Figure 1—figure supplement 10
Replication of Figure 1 results using variance stabilising transformation (VST) normalisation.

To confirm the robustness of the results to the choice of normalisation method, the analysis was repeated using an alternative normalisation approach (VST) implemented in the DESeq2 package (see Materials and methods). (a) Principal components analysis (PCA) of expression levels of 14,973 protein-coding genes across four tissues of 16 mice. Values in parentheses show the variation explained by each component. (b) Age trajectories of PC3 (left) and PC4 (right). Spearman’s correlation coefficients between PC4 and age in each tissue in development range between 0.58 and 0.99 (see Figure 1—source data 1 for all tests). The dashed vertical line indicates 90 days of age, separating development and ageing periods. (c) Similarity between the age-related gene expression changes (Spearman’s correlation coefficient between expression and age without a significance cutoff) across tissues in development and ageing. Similarities were calculated using Spearman’s correlation coefficient between expression-age correlations across tissues. CTX, cortex; LV, liver; LNG, lung; MS, muscle. (d) The number of significant age-related genes in each tissue (false discovery rate [FDR]-corrected p-value<0.1). (e) Shared age-related genes among tissues identified without using a significance cutoff. The x-axis shows the number of tissues among which age-related genes are shared. (f) The proportion of age-related expression change trends in each tissue across the lifetime. No significance cutoff was used. UpDown: upregulation in development and down-regulation in the ageing; DownUp: downregulation in development and upregulation in the ageing; UpUp: upregulation in development and upregulation in the ageing; DownDown: downregulation in development and downregulation in ageing.

Figure 1—figure supplement 11
Correlation between quantile normalised (QN) and variance stabilising transformation (VST) normalisation methods using age-related expression changes.

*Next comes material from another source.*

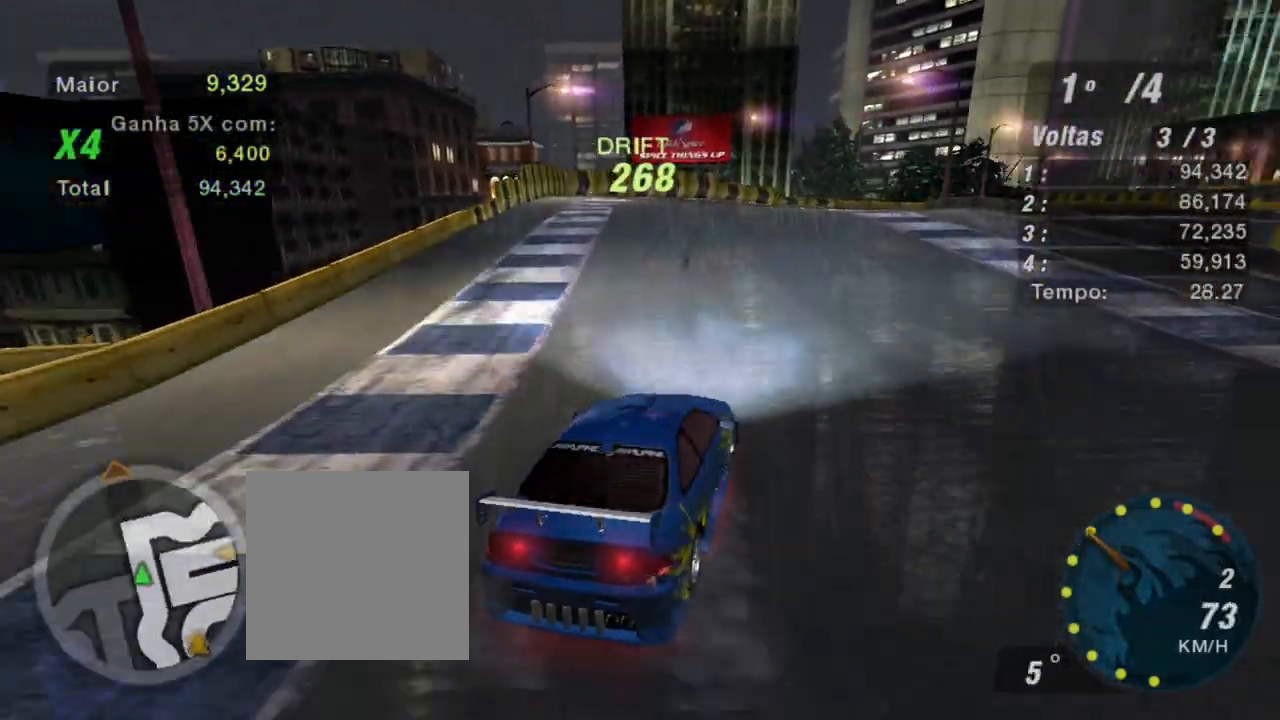
{"buttons": ["R2"], "left_stick": "left", "right_stick": "center", "events": [[34, "left_stick", "center"], [167, "left_stick", "left"]]}
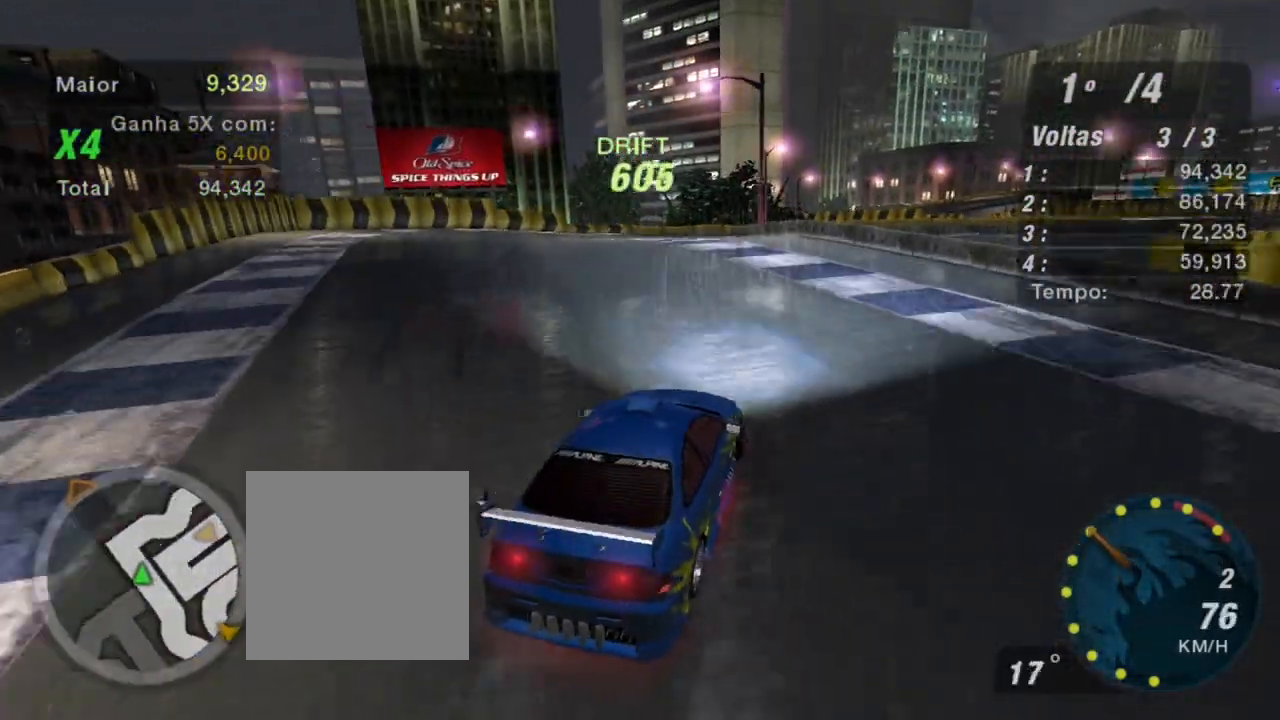
{"buttons": ["R2"], "left_stick": "right", "right_stick": "center", "events": [[367, "left_stick", "right"]]}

Spearman’s correlation coefficient between expression trajectories of QN (x-axis) and VST (VST method from DESeq2 package, y-axis) normalised data. Expression trajectories were calculated using Spearman’s correlation coefficient between age and expression level for each gene in both periods (ndev = [14,705, 14,710], nageing = [14,689, 14,710]). Blue lines represent the regression lines.

Figure 1—figure supplement 12
Clustering of genes by expression levels in cortex tissue.

k-means clustering (k = 15) of genes (15,063) using expression levels in cortex tissue. Numbers in the parentheses show the number of genes in each cluster. Expression levels of genes were scaled across samples (mean = 1, sd = 0) before clustering. The optimal number of clusters was determined with gap statistics (see Materials and methods). Clusters enriched among divergence-convergence (DiCo) genes compared to all other clusters are indicated with red colour, and the ones depleted among DiCo genes are indicated with blue colour. The list of genes belonging to each cluster and their enrichment among DiCo genes are given in Figure 1—source data 1.

Figure 1—figure supplement 13
Clustering of genes by expression levels in lung tissue.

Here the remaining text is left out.